1) These words suggest a race-based litmus test for endorsements. The words "inexperienced, liberal" are just a smoke-screen; Powell explained his rationale for supporting Obama, including his concern that the Supreme Court could become too conservative. Limbaugh is not responding to Powell's stated reasons, but instead is suggesting that if one African-American endorses another, something fishy is going on.

2) And what's wrong with race playing a role, anyway? If Powell had said, "You know, one of the many factors in my decision is that I think having an African-American President would demonstrate that the US government truly represents everybody," would there be something wrong with that? Is Rush suggesting that African-Americans should feel guilty about voting for Obama? Should whites (or Scottish-Americans) feel guilty about endorsing or voting for McCain?

3) What about the other endorsements that Obama has received from Republicans, conservatives, and white Americans in general? Is Rush suggesting that race played a role in their decisions? Was the Washington Post editorial staff driven by racial considerations in their endorsement of Obama? If not, why is Powell being held to a racial standard that isn't applied to white people who "cross the aisle" to endorse Obama?

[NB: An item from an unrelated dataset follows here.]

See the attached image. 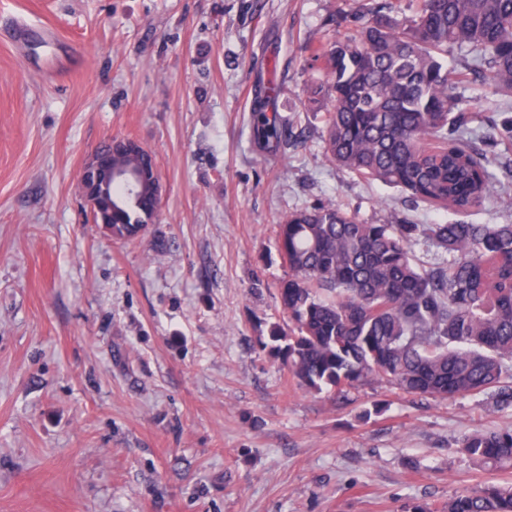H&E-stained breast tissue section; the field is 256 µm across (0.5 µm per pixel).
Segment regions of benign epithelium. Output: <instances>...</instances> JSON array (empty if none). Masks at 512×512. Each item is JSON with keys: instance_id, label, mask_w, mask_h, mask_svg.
<instances>
[{"instance_id": "benign-epithelium-1", "label": "benign epithelium", "mask_w": 512, "mask_h": 512, "mask_svg": "<svg viewBox=\"0 0 512 512\" xmlns=\"http://www.w3.org/2000/svg\"><path fill=\"white\" fill-rule=\"evenodd\" d=\"M120 155H138L143 158L140 169L136 172L112 174V157ZM128 181V186L136 187L139 183L151 181L154 183L156 197L164 194V185L157 178V165L153 153L137 140L132 138H111L103 148H97L86 158L81 175V197L90 211H95L99 205L98 186L112 177Z\"/></svg>"}]
</instances>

The bottom line is that if Rush had left race out of it and said he was surprised that Powell was endorsing an "inexperienced, very liberal" candidate, then we would be having a political discussion. But by injecting race into his statement, Rush is discrediting Powell's endorsement on racial grounds.

Powell can argue that Obama's experience, advisors, and temperament qualify him for the Presidency. Powell can argue that Obama's political leanings and policies are an ideal match for America's current needs. But Powell can never change the fact that he and Obama both have African ancestry. And that is perhaps the most insidious aspect of these words attributed to Rush Limbaugh: because Colin Powell is African-American, Rush would deny him the respect his endorsement deserves. And there's nothing Powell, Obama, or anybody else can do to change that.